Выбрать главу

Читатель догадается, что на другой день утром Лиза не замедлила явиться в роще свиданий. «Ты был, барин, вечор у наших господ? – сказала она тотчас Алексею, – какова показалась тебе барышня?» Алексей отвечал, что он ее не заметил. «Жаль», – возразила Лиза. «А почему же?» – спросил Алексей. «А потому, что я хотела бы спросить у тебя, правда ли, говорят…» – «Что же говорят?» – «Правда ли, говорят, будто бы я на барышню похожа?» – «Какой вздор! Она перед тобой урод уродом». – «Ах, барин, грех тебе это говорить; барышня наша такая беленькая, такая щеголиха! Куда мне с нею равняться!» Алексей божился ей, что она лучше всевозможных беленьких барышень, и, чтоб успокоить ее совсем, начал описывать ее госпожу такими смешными чертами, что Лиза хохотала от души. «Однако ж, – сказала она со вздохом, – хоть барышня, может, и смешна, всё же я перед нею дура безграмотная». – «И! – сказал Алексей, – есть о чем сокрушаться! Да коли хочешь, я тотчас выучу тебя грамоте». – «А взаправду, – сказала Лиза, – не попытаться ли в самом деле?» – «Изволь, милая; начнем хоть сейчас». Они сели. Алексей вынул из кармана карандаш и записную книжку, и Акулина выучилась азбуке удивительно скоро. Алексей не мог надивиться ее понятливости. На следующее утро она захотела попробовать и писать; сначала карандаш не слушался ее, но через несколько минут она и вырисовывать буквы стала довольно порядочно. «Что за чудо! – говорил Алексей. – Да у нас учение идет скорее, чем по ланкастерской системе». В самом деле, на третьем уроке Акулина разбирала уже по складам «Наталью, боярскую дочь», прерывая чтение замечаниями, от которых Алексей истинно был в изумлении, и круглый лист измарала афоризмами, выбранными из той же повести.

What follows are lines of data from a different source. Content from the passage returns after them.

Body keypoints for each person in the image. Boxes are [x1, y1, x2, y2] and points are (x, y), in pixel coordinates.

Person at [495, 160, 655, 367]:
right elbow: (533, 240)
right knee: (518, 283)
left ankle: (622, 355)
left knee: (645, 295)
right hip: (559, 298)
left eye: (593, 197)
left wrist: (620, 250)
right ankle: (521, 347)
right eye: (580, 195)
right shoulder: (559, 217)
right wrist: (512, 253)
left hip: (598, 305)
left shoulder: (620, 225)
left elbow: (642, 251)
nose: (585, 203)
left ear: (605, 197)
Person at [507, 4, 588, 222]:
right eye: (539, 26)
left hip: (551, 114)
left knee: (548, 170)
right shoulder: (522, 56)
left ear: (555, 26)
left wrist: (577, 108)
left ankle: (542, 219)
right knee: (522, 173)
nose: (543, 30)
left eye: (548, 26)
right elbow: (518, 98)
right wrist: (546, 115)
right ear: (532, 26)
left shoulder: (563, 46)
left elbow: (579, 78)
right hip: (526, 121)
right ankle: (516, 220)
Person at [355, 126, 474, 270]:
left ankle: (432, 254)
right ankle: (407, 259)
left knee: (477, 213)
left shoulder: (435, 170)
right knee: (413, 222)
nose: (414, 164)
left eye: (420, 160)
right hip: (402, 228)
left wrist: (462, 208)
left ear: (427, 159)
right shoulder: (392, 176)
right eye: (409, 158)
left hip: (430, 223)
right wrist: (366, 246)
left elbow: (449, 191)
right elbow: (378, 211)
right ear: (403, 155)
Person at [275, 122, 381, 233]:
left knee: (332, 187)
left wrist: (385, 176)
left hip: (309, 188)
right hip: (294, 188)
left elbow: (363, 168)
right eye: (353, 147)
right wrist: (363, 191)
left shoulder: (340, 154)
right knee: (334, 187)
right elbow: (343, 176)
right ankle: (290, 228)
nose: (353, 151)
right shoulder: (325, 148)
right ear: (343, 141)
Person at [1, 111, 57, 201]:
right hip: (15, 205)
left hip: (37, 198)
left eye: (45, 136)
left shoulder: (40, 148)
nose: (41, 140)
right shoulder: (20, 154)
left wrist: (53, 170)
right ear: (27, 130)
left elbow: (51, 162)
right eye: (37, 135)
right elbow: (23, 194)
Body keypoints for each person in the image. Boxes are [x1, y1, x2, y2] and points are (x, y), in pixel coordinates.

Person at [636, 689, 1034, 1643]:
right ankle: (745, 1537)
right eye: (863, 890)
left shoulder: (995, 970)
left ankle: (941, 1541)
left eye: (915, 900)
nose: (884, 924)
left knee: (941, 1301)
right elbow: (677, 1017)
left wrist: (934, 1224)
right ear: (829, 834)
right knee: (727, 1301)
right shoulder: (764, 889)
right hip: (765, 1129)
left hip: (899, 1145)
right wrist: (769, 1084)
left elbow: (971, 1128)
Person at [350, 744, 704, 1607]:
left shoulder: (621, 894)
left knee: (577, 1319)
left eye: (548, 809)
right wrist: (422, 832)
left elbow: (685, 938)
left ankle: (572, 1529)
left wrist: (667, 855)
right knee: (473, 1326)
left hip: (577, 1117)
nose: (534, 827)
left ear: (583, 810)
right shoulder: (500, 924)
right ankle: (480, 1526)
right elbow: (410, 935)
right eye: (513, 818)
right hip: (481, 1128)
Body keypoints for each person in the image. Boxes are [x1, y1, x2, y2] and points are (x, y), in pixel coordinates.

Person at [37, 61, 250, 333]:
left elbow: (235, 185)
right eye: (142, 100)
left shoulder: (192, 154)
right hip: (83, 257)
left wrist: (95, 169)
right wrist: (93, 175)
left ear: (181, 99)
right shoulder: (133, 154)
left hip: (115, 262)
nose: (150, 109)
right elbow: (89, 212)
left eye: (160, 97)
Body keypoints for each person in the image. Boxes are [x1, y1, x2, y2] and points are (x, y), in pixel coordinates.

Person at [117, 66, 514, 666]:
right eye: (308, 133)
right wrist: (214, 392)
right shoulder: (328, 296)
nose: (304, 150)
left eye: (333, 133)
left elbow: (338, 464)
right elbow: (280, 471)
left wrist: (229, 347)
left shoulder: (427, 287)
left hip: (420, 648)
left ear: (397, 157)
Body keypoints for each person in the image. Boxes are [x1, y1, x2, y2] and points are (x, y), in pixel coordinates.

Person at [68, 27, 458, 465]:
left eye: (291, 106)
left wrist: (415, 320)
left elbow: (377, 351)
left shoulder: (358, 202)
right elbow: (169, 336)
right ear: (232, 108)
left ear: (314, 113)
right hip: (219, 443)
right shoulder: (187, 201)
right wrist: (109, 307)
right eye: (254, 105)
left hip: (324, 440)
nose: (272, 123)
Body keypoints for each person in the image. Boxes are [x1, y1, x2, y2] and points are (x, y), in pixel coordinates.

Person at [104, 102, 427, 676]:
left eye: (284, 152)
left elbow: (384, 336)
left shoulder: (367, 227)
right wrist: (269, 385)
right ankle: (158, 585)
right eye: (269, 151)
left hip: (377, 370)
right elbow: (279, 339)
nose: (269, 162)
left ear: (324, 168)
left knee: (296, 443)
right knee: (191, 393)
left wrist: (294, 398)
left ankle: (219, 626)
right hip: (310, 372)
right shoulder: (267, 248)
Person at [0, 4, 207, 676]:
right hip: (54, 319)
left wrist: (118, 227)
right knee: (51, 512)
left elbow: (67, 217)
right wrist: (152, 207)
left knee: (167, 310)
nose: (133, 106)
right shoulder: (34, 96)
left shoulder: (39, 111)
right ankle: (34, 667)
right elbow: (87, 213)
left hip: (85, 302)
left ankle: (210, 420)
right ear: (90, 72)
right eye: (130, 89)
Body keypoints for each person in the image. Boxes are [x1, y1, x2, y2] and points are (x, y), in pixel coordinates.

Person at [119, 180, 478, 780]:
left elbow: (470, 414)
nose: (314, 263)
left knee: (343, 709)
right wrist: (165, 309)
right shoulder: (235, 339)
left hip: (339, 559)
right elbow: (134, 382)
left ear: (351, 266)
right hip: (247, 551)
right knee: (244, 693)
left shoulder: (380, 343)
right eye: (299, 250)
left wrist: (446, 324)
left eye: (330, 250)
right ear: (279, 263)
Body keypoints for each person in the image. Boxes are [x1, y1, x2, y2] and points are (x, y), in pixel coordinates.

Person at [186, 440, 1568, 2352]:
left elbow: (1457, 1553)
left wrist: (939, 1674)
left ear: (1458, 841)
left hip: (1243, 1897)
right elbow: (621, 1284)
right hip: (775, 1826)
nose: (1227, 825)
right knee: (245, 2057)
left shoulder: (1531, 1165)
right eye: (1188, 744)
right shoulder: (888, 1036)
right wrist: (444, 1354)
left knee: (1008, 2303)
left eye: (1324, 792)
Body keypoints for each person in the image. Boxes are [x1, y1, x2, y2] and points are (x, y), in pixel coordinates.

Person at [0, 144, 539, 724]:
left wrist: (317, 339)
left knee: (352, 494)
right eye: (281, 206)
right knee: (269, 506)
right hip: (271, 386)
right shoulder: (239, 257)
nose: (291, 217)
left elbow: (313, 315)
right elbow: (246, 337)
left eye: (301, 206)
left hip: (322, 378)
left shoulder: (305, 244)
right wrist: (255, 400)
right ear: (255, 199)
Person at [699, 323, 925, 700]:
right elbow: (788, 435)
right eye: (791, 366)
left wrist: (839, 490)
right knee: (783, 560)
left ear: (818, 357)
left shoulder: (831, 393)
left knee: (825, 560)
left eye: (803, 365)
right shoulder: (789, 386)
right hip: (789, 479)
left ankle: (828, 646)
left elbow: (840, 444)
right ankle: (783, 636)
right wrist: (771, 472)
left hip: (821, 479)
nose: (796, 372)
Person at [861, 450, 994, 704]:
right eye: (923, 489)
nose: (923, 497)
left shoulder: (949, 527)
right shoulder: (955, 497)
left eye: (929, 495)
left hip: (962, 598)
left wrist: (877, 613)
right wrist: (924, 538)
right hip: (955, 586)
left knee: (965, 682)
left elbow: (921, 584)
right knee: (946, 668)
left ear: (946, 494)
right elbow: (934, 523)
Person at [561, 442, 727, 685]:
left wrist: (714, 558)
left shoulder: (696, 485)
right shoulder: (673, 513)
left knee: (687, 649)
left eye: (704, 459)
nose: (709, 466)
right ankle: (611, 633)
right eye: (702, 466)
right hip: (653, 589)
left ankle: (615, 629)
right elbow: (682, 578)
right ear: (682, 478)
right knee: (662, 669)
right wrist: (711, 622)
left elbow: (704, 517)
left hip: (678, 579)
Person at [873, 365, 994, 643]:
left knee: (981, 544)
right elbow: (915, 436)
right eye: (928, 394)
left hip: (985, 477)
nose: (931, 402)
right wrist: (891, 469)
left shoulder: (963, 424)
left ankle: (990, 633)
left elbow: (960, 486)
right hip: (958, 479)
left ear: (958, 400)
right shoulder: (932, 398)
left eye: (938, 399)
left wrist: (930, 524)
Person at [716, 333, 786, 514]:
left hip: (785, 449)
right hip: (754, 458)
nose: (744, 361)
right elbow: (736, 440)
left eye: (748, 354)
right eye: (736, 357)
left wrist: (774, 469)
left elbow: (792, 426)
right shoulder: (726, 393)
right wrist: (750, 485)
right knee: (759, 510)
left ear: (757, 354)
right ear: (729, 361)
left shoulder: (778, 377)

Прошла неделя, и между ними завелась переписка. Почтовая контора учреждена была в дупле старого дуба. Настя втайне исправляла должность почтальона. Туда приносил Алексей крупным почерком написанные письма, и там же находил на синей простой бумаге каракульки своей любезной. Акулина видимо привыкала к лучшему складу речей, и ум ее приметно развивался и образовывался.

Между тем, недавнее знакомство между Иваном Петровичем Берестовым и Григорьем Ивановичем Муромским более и более укреплялось и вскоре превратилось в дружбу, вот по каким обстоятельствам: Муромский нередко думал о том, что по смерти Ивана Петровича всё его имение перейдет в руки Алексею Ивановичу; что в таком случае Алексей Иванович будет один из самых богатых помещиков той губернии, и что нет ему никакой причины не жениться на Лизе. Старый же Берестов, с своей стороны, хотя и признавал в своем соседе некоторое сумасбродство (или, по его выражению, английскую дурь), однако ж не отрицал в нем и многих отличных достоинств, например: редкой оборотливости; Григорий Иванович был близкий родственник графу Пронскому, человеку знатному и сильному; граф мог быть очень полезен Алексею, а Муромский (так думал Иван Петрович) вероятно обрадуется случаю выдать свою дочь выгодным образом. Старики до тех пор обдумывали всё это каждый про себя, что наконец друг с другом и переговорились, обнялись, обещались дело порядком обработать, и принялись о нем хлопотать каждый со своей стороны. Муромскому предстояло затруднение: уговорить свою Бетси познакомиться короче с Алексеем, которого не видала она с самого достопамятного обеда. Казалось они друг другу не очень нравились; по крайней мере Алексей уже не возвращался в Прилучино, а Лиза уходила в свою комнату всякий раз, как Иван Петрович удостоивал их своим посещением. Но, думал Григорий Иванович, если Алексей будет у меня всякой день, то Бетси должна же будет в него влюбиться. Это в порядке вещей. Время всё сладит.

Иван Петрович менее беспокоился об успехе своих намерений. В тот же вечер призвал он сына в свой кабинет, закурил трубку, и немного помолчав, сказал: «Что же ты, Алеша, давно про военную службу не поговариваешь? Иль гусарский мундир уже тебя не прельщает!» – «Нет, батюшка, – отвечал почтительно Алексей, – я вижу, что вам не угодно, чтоб я шел в гусары; мой долг вам повиноваться». – «Хорошо, – отвечал Иван Петрович, – вижу, что ты послушный сын; это мне утешительно; не хочу ж и я тебя неволить; не понуждаю тебя вступить… тотчас… в статскую службу; а покамест намерен я тебя женить».